Make a word-for-word copy of the entries below from their first line through the line with "FIGURE 3 | Relationship", and add nothing.
|---|
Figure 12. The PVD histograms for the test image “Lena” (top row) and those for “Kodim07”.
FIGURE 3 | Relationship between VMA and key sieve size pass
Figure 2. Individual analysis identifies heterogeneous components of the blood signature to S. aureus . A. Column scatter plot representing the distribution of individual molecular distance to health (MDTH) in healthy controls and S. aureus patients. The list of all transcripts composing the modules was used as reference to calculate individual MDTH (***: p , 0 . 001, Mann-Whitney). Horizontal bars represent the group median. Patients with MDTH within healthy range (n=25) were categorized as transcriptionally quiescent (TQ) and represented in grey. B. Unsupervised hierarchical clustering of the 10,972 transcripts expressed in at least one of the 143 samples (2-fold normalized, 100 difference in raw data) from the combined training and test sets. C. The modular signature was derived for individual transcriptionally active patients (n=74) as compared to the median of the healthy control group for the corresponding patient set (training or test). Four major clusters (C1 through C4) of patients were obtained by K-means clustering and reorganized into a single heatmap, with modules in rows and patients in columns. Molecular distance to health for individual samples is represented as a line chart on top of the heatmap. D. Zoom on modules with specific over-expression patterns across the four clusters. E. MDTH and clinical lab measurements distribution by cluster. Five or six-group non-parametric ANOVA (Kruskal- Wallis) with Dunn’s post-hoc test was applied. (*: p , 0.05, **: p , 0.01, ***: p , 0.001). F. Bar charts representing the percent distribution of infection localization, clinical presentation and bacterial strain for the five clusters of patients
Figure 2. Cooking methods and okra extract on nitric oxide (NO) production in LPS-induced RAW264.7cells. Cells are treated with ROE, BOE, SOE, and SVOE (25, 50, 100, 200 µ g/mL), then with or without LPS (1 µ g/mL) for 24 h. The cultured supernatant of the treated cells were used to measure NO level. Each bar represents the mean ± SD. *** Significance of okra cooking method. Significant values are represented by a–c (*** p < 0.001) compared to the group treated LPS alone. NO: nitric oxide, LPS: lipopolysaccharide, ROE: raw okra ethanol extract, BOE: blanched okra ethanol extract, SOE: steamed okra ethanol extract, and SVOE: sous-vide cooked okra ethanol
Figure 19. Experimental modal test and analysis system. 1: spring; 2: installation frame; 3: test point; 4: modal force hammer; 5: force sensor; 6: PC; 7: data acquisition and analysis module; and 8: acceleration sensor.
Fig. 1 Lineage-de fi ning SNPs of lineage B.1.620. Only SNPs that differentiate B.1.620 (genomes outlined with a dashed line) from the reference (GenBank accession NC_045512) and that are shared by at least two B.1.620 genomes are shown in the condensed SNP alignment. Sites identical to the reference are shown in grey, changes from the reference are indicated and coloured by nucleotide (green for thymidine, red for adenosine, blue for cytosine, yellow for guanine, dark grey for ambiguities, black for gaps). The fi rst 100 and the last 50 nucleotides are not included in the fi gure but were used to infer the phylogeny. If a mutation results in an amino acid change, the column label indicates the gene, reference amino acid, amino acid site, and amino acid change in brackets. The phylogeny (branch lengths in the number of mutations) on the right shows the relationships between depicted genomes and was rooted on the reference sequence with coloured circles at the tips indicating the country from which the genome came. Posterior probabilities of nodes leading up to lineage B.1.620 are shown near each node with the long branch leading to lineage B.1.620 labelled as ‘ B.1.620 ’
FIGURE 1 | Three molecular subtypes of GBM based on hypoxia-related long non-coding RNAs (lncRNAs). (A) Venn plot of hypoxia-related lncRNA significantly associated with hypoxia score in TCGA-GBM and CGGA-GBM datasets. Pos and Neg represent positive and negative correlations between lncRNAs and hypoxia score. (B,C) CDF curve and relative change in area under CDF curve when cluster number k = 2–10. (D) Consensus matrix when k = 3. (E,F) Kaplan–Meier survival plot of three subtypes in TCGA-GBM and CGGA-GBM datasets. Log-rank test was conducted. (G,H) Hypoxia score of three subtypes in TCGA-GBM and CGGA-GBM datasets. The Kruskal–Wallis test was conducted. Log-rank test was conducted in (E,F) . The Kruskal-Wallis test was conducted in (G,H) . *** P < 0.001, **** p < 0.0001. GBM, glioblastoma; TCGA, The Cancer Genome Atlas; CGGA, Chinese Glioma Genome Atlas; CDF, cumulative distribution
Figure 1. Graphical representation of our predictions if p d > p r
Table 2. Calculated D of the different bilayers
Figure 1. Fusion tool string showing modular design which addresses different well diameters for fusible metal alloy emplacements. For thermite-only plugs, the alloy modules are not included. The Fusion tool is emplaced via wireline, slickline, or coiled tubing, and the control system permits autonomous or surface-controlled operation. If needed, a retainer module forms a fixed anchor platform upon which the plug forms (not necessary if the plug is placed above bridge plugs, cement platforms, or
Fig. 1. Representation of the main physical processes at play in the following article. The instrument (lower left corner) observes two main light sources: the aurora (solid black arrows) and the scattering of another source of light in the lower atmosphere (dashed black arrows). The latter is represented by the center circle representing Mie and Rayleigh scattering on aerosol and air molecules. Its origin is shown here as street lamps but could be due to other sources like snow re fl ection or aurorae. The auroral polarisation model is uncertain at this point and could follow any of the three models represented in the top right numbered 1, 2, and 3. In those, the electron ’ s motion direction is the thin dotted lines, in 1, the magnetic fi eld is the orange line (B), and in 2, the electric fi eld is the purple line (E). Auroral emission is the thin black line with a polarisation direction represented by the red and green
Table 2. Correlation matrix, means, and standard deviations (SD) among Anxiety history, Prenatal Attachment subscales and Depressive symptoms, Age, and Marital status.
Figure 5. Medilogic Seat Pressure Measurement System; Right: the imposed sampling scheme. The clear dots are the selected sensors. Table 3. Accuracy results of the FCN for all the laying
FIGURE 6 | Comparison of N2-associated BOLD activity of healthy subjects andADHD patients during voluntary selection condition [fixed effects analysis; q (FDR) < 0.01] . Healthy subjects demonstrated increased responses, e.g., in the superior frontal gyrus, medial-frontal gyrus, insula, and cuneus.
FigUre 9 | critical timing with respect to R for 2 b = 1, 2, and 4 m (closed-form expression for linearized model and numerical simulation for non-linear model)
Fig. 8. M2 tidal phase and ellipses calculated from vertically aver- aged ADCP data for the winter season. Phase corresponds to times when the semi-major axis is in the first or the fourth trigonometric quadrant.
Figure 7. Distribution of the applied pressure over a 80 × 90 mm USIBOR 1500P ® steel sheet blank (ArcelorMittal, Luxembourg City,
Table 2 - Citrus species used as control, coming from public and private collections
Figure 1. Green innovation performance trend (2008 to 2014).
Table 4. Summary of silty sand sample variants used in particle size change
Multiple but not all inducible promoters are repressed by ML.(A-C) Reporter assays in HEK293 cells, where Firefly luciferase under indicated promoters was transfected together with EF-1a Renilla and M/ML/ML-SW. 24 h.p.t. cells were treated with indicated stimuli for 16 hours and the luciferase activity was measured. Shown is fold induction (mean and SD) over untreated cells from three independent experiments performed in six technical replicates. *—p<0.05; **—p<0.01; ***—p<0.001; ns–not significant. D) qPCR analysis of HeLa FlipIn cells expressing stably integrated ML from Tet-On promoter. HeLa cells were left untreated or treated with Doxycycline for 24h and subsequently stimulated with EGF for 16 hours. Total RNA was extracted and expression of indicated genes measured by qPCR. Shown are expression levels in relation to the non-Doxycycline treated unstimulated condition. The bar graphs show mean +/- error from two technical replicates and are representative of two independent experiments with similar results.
|---|
Problem solution:
Figure 12. The PVD histograms for the test image “Lena” (top row) and those for “Kodim07”.
FIGURE 3 | Relationship between VMA and key sieve size pass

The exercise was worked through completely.